(GIVEN DATA begins)

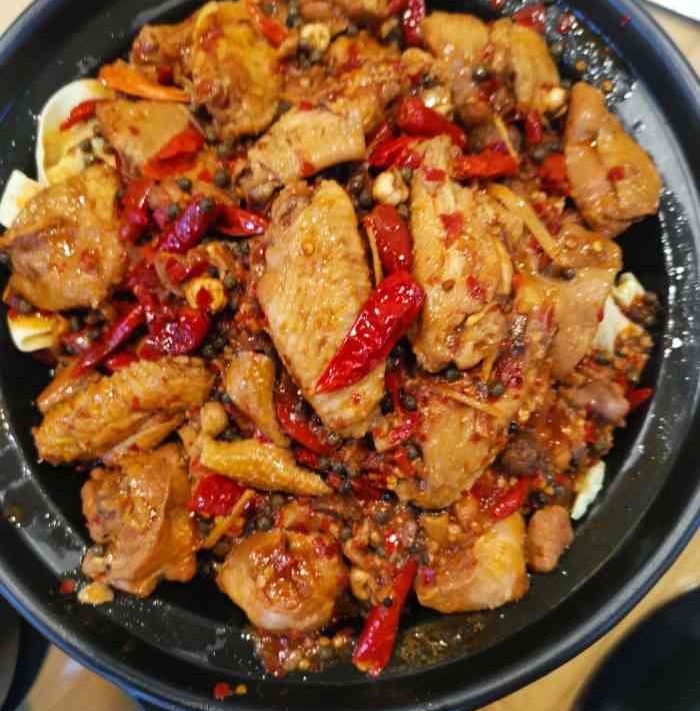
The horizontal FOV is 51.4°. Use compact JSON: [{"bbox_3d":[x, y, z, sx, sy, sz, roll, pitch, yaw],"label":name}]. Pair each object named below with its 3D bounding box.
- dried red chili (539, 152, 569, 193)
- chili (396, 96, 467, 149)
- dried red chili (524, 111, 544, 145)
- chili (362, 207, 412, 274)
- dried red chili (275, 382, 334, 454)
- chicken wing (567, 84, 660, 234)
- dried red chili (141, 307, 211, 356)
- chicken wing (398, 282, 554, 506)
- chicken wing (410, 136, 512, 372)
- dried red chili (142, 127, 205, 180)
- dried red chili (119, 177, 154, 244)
[{"bbox_3d":[0.081,-0.072,0.288,0.011,0.009,0.019,-7,80,2],"label":"dried red chili"},{"bbox_3d":[0.033,-0.094,0.292,0.032,0.014,0.014,31,84,9],"label":"chili"},{"bbox_3d":[0.069,-0.085,0.271,0.006,0.007,0.015,-6,81,3],"label":"dried red chili"},{"bbox_3d":[0.014,-0.043,0.277,0.015,0.012,0.030,-17,80,0],"label":"chili"},{"bbox_3d":[-0.017,0.025,0.271,0.030,0.008,0.007,44,85,9],"label":"dried red chili"},{"bbox_3d":[0.103,-0.078,0.288,0.030,0.023,0.058,-10,80,1],"label":"chicken wing"},{"bbox_3d":[-0.069,-0.009,0.288,0.028,0.013,0.017,-20,79,0],"label":"dried red chili"},{"bbox_3d":[0.049,0.014,0.279,0.037,0.024,0.094,29,83,8],"label":"chicken wing"},{"bbox_3d":[0.044,-0.040,0.284,0.035,0.024,0.090,-8,80,3],"label":"chicken wing"},{"bbox_3d":[-0.067,-0.076,0.276,0.025,0.009,0.011,-39,80,-2],"label":"dried red chili"},{"bbox_3d":[-0.081,-0.055,0.277,0.011,0.010,0.026,12,82,6],"label":"dried red chili"}]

(GIVEN DATA ends)

== ABOUT THIS TASK ==
Please rewrite the entries above with "compact" swapped for "minified" and every other word left as it is. Leave the pictures out of your answer.

== OUTPUT OF THE TASK ==
The horizontal FOV is 51.4°. Use minified JSON: [{"bbox_3d":[x, y, z, sx, sy, sz, roll, pitch, yaw],"label":name}]. Pair each object named below with its 3D bounding box.
- dried red chili (539, 152, 569, 193)
- chili (396, 96, 467, 149)
- dried red chili (524, 111, 544, 145)
- chili (362, 207, 412, 274)
- dried red chili (275, 382, 334, 454)
- chicken wing (567, 84, 660, 234)
- dried red chili (141, 307, 211, 356)
- chicken wing (398, 282, 554, 506)
- chicken wing (410, 136, 512, 372)
- dried red chili (142, 127, 205, 180)
- dried red chili (119, 177, 154, 244)
[{"bbox_3d":[0.081,-0.072,0.288,0.011,0.009,0.019,-7,80,2],"label":"dried red chili"},{"bbox_3d":[0.033,-0.094,0.292,0.032,0.014,0.014,31,84,9],"label":"chili"},{"bbox_3d":[0.069,-0.085,0.271,0.006,0.007,0.015,-6,81,3],"label":"dried red chili"},{"bbox_3d":[0.014,-0.043,0.277,0.015,0.012,0.030,-17,80,0],"label":"chili"},{"bbox_3d":[-0.017,0.025,0.271,0.030,0.008,0.007,44,85,9],"label":"dried red chili"},{"bbox_3d":[0.103,-0.078,0.288,0.030,0.023,0.058,-10,80,1],"label":"chicken wing"},{"bbox_3d":[-0.069,-0.009,0.288,0.028,0.013,0.017,-20,79,0],"label":"dried red chili"},{"bbox_3d":[0.049,0.014,0.279,0.037,0.024,0.094,29,83,8],"label":"chicken wing"},{"bbox_3d":[0.044,-0.040,0.284,0.035,0.024,0.090,-8,80,3],"label":"chicken wing"},{"bbox_3d":[-0.067,-0.076,0.276,0.025,0.009,0.011,-39,80,-2],"label":"dried red chili"},{"bbox_3d":[-0.081,-0.055,0.277,0.011,0.010,0.026,12,82,6],"label":"dried red chili"}]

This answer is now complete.